Written exercise →
In two sentences, what does the Senate speech below say about the slavery and people trafficking bill?

Excerpt provided →
^^^^^^^^^^^^^^^^
Senator CASH (Western Australia) (21:34): I rise to speak on the Crimes Legislation Amendment (Slavery, Slavery-like Conditions and People Trafficking) Bill 2012. At the outset, I will reiterate that, while the coalition will not be opposing this legislation, we continue to have concerns with a number of issues to do with the wording of the bill as it is currently drafted. The bill amends the Criminal Code Act 1995 to insert offences of forced labour, forced marriage, organ trafficking and harbouring a victim. Approximately 18 months ago, I was in New South Wales visiting a safe house for women who have been trafficked here for sex and I was briefed in relation to the first identified case of a young girl who had been brought into Australia so that one of her organs could be harvested.

The amendments in this proposed bill seek to ensure that the slavery offence applies to the unlawful conduct of individuals who by their actions render or cause a person to be a slave and includes conduct involving a person who is already a slave. The bill extends the application of existing offences of deceptive recruiting and sexual servitude to non-sexual servitude and all forms of deceptive recruiting and increases penalties for debt bondage offences. It also amends existing definitions to broaden the range of exploitative conduct that is to be criminalised.

The proposed bill will amend the Crimes Act 1914 to increase the availability of reparation orders to individual victims of Commonwealth offences. Consequential amendments are proposed to the Migration Act 1958, the Proceeds of Crime Act 2002 and the Telecommunications (Interception and Access) Act 1979. Although the proposed offences are described in the minister's second reading speech as new, most amount to definitional changes to existing offences in divisions 270 and 271 of the schedule to the Criminal Code Act 1995.

Putting aside the definitional changes for the moment, the bill proposes important new offences relating, as I have already stated, to organ trafficking—and, yes, it does happen in Australia—and forced marriage. I note that the explanatory memorandum is expressed in terms that make it abundantly clear that slavery and people trafficking are among the most abhorrent of all crimes. These heinous offences are major violations of human rights and often result in traumatic and lifelong consequences for victims and their families. Both the coalition and the government are committed to combatting all forms of slavery and people trafficking by ensuring that there is a strong regime of criminal offences in place that are relevant and responsive to emerging issues.
^^^^^^^^^^^^^^^^
Data supplied →

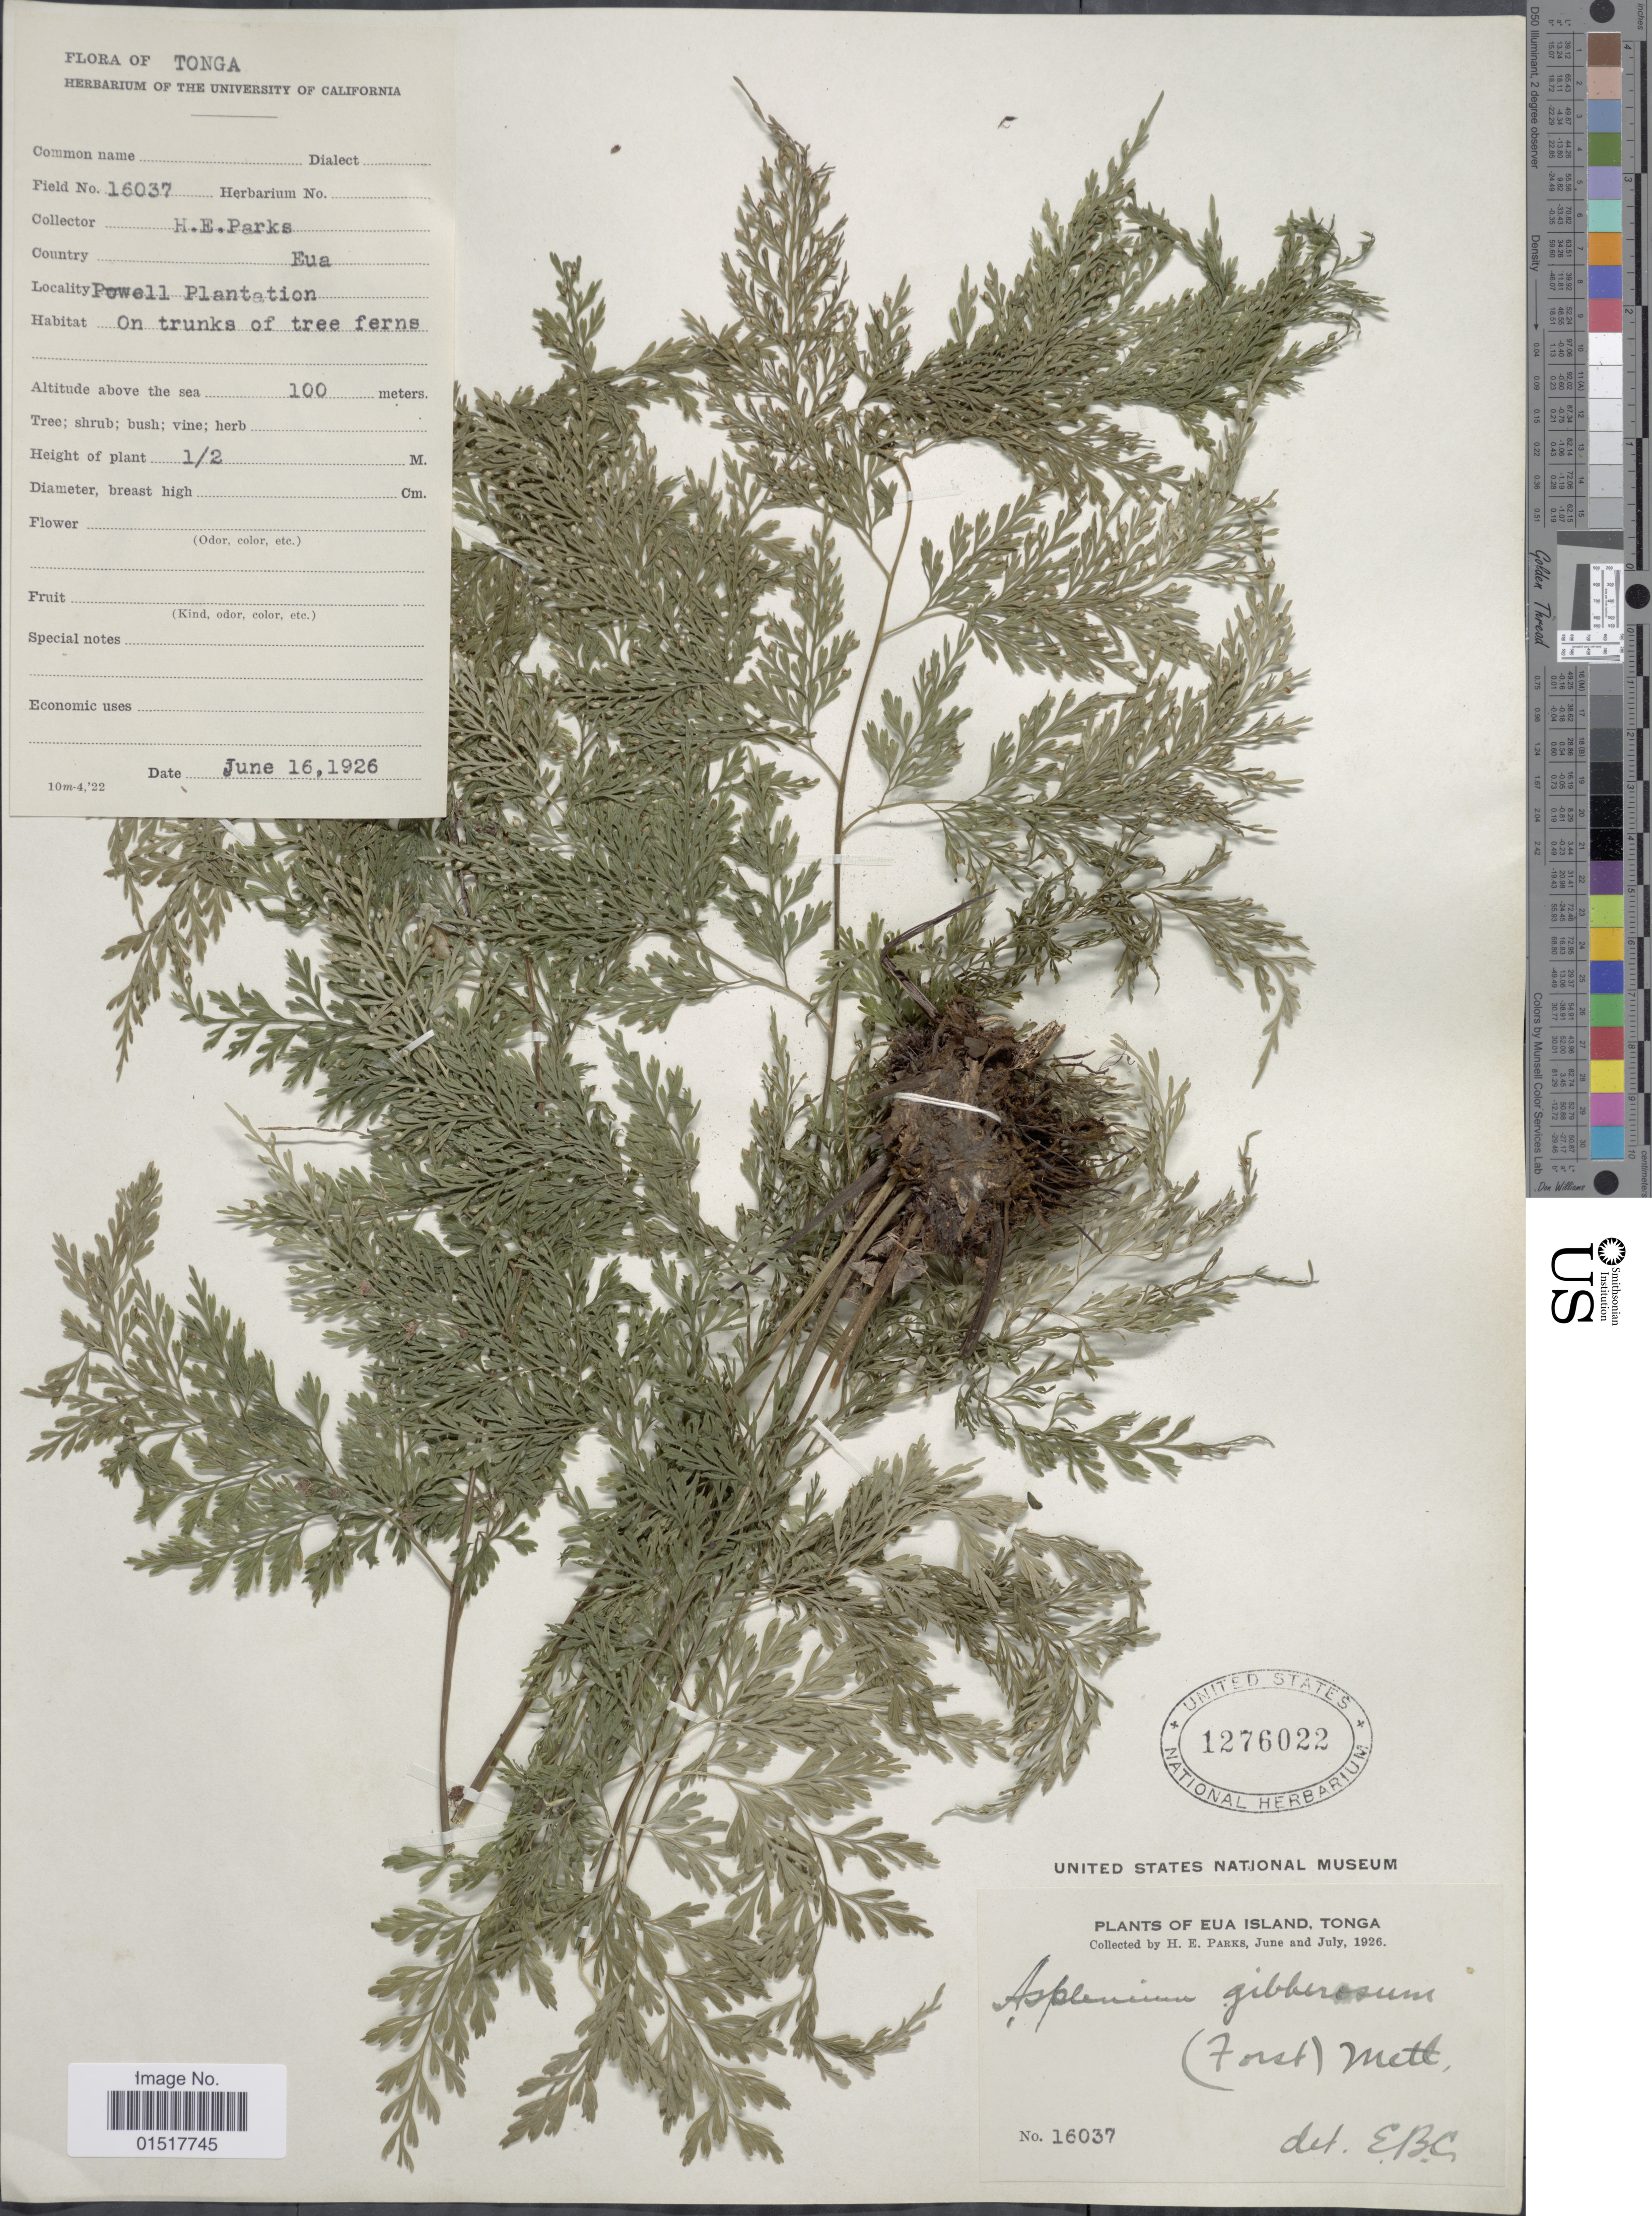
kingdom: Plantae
^^^^^^^^^^^^^^^^
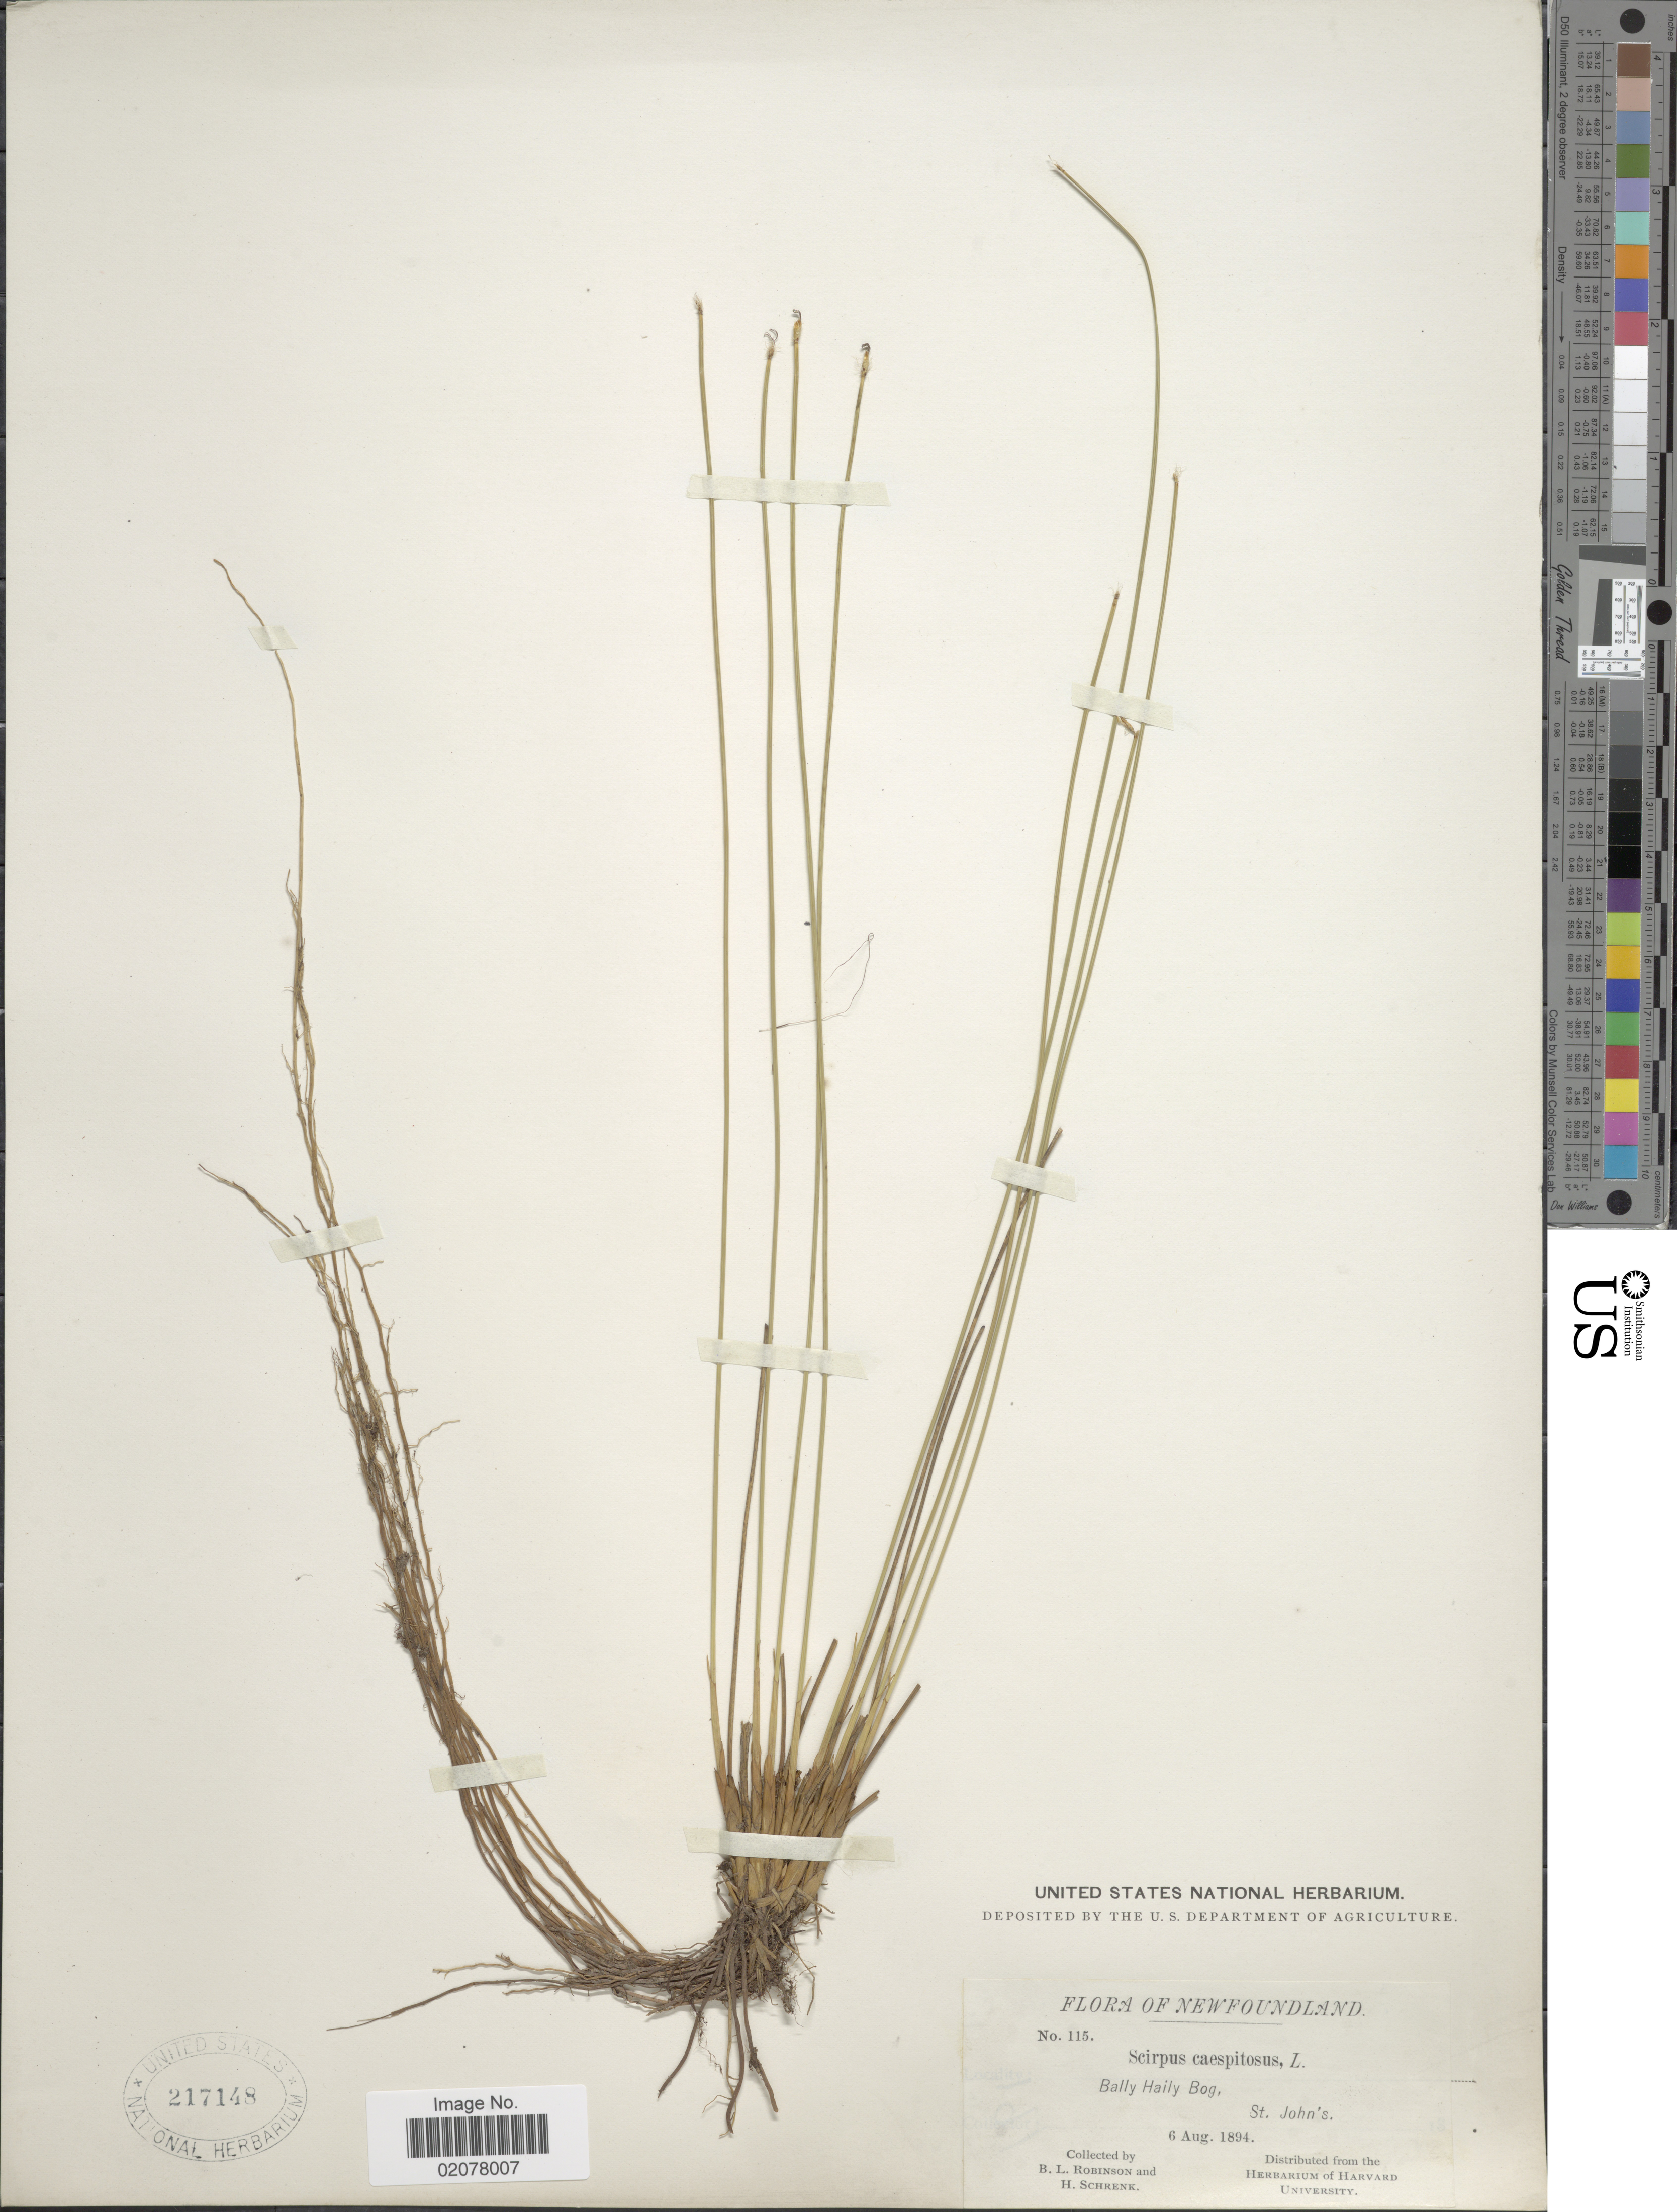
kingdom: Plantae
^^^^^^^^^^^^^^^^
Response to this task →
Senator Cash states that the coalition will not oppose the Crimes Legislation Amendment (Slavery, Slavery-like Conditions and People Trafficking) Bill 2012 but remains concerned about its wording. The senator explains that the bill adds offences of forced labour, forced marriage, organ trafficking and harbouring a victim, extends existing offences, raises debt bondage penalties and widens reparation orders, though most of the offences called new are definitional changes to existing ones, and adds that both the coalition and the government are committed to combatting all forms of slavery and people trafficking.